### Task instructions
Check each line of the listing for the word "границы" and report how many lines contain it, giving nothing but the number.

━━ Source material ━━

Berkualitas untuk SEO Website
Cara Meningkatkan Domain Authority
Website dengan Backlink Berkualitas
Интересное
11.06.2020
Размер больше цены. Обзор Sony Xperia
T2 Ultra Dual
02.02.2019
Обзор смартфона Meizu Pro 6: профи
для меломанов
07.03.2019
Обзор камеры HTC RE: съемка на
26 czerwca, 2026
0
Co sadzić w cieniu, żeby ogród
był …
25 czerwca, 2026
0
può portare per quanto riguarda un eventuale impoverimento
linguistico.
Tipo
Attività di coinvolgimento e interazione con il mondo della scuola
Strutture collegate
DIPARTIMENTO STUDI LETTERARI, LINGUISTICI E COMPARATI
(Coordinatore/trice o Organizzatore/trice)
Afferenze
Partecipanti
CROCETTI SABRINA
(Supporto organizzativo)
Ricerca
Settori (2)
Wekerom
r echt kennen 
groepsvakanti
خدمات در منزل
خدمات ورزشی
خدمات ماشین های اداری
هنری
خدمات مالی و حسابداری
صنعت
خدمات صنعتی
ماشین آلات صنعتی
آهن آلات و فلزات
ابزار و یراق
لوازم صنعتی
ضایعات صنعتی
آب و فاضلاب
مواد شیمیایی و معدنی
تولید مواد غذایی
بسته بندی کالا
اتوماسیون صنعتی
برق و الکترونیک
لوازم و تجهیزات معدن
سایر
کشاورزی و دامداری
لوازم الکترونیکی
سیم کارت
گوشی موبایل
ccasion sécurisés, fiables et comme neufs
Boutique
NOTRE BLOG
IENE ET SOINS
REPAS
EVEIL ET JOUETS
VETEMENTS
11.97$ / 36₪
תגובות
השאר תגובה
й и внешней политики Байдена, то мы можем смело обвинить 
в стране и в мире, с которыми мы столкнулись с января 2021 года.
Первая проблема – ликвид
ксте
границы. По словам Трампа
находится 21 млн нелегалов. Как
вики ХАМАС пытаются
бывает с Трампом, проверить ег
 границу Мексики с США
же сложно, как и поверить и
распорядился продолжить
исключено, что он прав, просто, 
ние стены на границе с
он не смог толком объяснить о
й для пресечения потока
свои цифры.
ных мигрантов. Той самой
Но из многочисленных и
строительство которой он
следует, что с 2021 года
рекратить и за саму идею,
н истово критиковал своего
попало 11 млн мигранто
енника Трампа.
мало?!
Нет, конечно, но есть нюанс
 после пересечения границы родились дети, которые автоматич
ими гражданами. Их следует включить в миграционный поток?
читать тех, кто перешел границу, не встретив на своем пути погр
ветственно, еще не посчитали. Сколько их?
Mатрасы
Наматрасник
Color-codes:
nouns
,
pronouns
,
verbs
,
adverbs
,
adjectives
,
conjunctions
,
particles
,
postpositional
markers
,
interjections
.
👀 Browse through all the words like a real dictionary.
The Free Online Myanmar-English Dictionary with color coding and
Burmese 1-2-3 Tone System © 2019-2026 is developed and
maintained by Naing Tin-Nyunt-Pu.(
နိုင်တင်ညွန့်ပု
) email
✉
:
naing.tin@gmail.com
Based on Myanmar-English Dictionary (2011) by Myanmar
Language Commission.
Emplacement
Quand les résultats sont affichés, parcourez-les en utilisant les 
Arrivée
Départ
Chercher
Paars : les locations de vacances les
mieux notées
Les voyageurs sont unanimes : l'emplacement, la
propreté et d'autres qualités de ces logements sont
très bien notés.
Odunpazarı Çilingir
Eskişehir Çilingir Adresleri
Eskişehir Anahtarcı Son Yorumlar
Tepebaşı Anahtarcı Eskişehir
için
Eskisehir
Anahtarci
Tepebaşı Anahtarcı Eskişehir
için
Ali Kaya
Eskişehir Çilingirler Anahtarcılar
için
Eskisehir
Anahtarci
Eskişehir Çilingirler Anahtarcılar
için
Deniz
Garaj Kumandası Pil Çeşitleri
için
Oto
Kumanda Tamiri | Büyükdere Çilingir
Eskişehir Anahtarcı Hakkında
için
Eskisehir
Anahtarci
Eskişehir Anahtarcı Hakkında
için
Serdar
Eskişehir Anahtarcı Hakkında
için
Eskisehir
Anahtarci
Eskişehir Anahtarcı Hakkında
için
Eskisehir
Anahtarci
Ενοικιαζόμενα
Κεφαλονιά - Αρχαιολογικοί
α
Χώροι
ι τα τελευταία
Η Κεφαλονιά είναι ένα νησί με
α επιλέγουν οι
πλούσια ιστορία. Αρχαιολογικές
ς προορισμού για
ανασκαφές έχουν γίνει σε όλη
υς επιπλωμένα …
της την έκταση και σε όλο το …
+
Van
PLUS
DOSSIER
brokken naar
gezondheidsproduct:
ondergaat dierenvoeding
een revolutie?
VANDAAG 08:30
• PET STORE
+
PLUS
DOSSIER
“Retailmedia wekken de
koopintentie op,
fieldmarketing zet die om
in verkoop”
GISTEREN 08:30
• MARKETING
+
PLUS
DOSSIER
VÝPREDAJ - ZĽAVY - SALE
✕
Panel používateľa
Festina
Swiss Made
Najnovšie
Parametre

━━━

### Exercise result
2